First, let’s deal with the delusion. We travel a lot differently than our parents did. Back in the ’80s, travel to Europe was the sole domain of the rich and famous. If one of us mere mortals did hit the continent, chances were we were doing the European Bus Tour Trifecta: London, Paris and Rome. For most of us, Disneyland was about as exotic and adventurous as our travel plans got.
But then we started craving authentic experiences. We wanted the thrill of unearthing the hidden gem. That was about the time we discovered Barcelona.
No one went to Barcelona in 1990. But then the city hosted the Olympics in 1992. This exposure on the world stage boosted tourism, effectively doubling it by 2000. Barcelona was cool, it was hip — and, most importantly, our next-door neighbors had never been there.
But it was the Long Tail of travel that really broke the back of Barcelona when it came to tourism. From 2000 to 2010, with the advent of the web and the explosion of available travel information, tourism to Barcelona again doubled and almost tripled.
Today, about 20 million annual visitors flock to a city with a population less than one tenth that number. The city is groaning under the weight of all those sun-burned bodies desperately searching for authenticity, to the point that Barcelona’s mayor, Ada Colau, is threatening to slam the door on those gringo turistas in order to make the city livable again.

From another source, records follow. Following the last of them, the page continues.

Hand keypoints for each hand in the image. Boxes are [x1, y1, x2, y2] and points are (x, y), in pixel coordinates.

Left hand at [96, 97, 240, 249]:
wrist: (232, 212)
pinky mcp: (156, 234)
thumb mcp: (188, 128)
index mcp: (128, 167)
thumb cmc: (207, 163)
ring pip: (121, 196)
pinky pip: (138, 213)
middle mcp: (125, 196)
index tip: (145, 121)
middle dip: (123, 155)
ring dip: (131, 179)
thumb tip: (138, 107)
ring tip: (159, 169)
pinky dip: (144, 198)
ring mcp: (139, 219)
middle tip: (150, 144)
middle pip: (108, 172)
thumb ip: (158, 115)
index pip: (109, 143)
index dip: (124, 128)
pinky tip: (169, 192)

The delusion of the Long Tail leads us to believe there’s a smorgasbord of authentic travel options just waiting for us. But the reality falls far short of that. If we look at the prerequisites of a Long-Tail market, we begin to see why. We can argue that there is unlimited shelf space. There is no corner of the world we can’t travel to if we have the budget and inclination. Destinations we never heard of just a few decades ago are now the new hot spots.

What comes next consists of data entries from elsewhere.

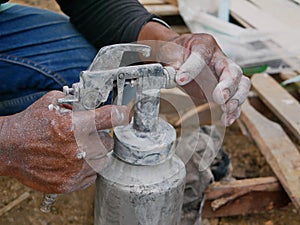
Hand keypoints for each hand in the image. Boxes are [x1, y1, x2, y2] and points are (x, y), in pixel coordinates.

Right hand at [0, 91, 129, 192]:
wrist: (9, 148)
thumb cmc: (31, 125)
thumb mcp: (52, 102)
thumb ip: (76, 101)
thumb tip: (95, 103)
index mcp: (74, 126)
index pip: (109, 118)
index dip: (120, 115)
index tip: (125, 114)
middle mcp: (77, 148)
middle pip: (108, 142)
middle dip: (101, 137)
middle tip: (88, 135)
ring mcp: (74, 168)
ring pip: (102, 160)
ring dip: (95, 153)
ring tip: (80, 148)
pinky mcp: (69, 183)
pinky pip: (92, 175)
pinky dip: (87, 167)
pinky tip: (75, 160)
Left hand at [157, 33, 250, 125]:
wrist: (179, 56)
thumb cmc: (177, 52)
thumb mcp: (170, 53)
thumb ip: (172, 63)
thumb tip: (175, 75)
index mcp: (204, 45)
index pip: (202, 55)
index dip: (191, 68)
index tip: (180, 79)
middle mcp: (219, 60)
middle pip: (233, 71)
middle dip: (229, 86)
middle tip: (219, 98)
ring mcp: (224, 76)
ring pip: (241, 85)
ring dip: (236, 99)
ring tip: (226, 111)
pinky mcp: (223, 90)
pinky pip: (234, 99)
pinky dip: (233, 111)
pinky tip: (226, 119)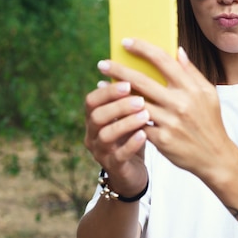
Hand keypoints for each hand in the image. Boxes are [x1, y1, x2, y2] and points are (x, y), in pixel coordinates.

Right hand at [83, 66, 149, 194]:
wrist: (134, 172)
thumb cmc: (134, 135)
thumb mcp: (132, 114)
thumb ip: (133, 95)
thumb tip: (144, 65)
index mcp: (95, 117)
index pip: (92, 100)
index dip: (107, 91)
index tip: (128, 82)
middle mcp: (93, 133)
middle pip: (96, 116)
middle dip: (117, 106)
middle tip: (140, 99)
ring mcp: (101, 152)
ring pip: (105, 135)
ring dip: (125, 123)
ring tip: (145, 114)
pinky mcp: (114, 167)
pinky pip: (119, 156)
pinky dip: (131, 144)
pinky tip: (145, 134)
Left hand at [111, 38, 237, 182]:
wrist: (215, 157)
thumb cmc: (210, 122)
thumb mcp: (208, 94)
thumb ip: (191, 72)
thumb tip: (178, 50)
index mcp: (191, 88)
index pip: (163, 60)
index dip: (143, 48)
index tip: (126, 42)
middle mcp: (180, 103)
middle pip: (142, 81)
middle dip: (118, 70)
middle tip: (102, 64)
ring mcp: (170, 122)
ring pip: (135, 103)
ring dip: (115, 94)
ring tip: (102, 86)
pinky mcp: (162, 139)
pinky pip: (137, 124)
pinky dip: (124, 116)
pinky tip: (113, 110)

Perfect information is a little more of a challenge. When the options are limitless, we run into the limits of our own cognition. Working memory being what it is, we can’t endlessly juggle potential destinations. We rely on a search and suggestion engine like TripAdvisor. And there we run into the realities of the Matthew Effect: The rich tend to get richer and the poor get poorer. This can be otherwise stated as the Rule of Google: “No one goes past the first page.” Shelf space may be unlimited, but screen real estate is anything but.
Finally, as Barcelona is painfully discovering, there are definite limits to the inventory of authentic, one-of-a-kind travel experiences. Once, visiting La Sagrada Familia Basilica was an awe-inspiring, soul-stirring spiritual journey. Today, it’s a highly manufactured tourism machine that usually sells out for the day by 9 a.m.

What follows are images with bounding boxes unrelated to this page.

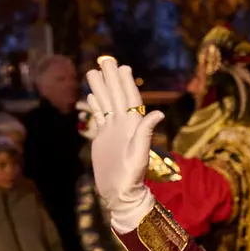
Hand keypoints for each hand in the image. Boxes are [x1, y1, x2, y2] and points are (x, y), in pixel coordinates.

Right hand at [85, 56, 164, 232]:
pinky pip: (100, 116)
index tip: (122, 67)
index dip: (126, 83)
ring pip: (106, 103)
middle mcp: (123, 124)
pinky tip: (92, 94)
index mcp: (133, 126)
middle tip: (105, 59)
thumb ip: (146, 132)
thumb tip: (157, 112)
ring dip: (101, 87)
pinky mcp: (103, 137)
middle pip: (116, 96)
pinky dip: (96, 104)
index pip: (130, 99)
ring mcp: (113, 130)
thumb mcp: (140, 153)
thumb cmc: (132, 175)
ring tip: (93, 71)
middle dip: (111, 78)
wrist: (120, 191)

This means that rather than the trickle-down effect we would hope to see in a Long-Tail market, demand tends to bunch up due to network effects. A new “authentic” experience climbs to the top of the listing and is suddenly inundated with new demands.
As Chipkin said in his column: “After a few people get the privilege of cooking with a Contessa in her ancestral home or taking in a remote tribal village … these “authentic” locals (and their neighbors) begin to catch on and think like entrepreneurs. In come the value engineers and the souvenir shops … and out goes the authenticity.”
The Barcelona effect is beginning to be seen everywhere, including my own little corner of Canada. Forward-thinking tourism marketers are trying to get ahead of the deluge by finding ways to push traffic to the less-popular margins, artificially creating a Long-Tail effect. Labels like “slow tourism” and “immersive travel” are emerging to try to encourage a different mindset among visitors. But, in the end, most tourism operators are still trapped within the tyranny of TripAdvisor mindset, hoping to climb to the top of the rankings. They feel the potential trade-off is worth it.
To them, being “too popular” sounds like a tomorrow kind of problem.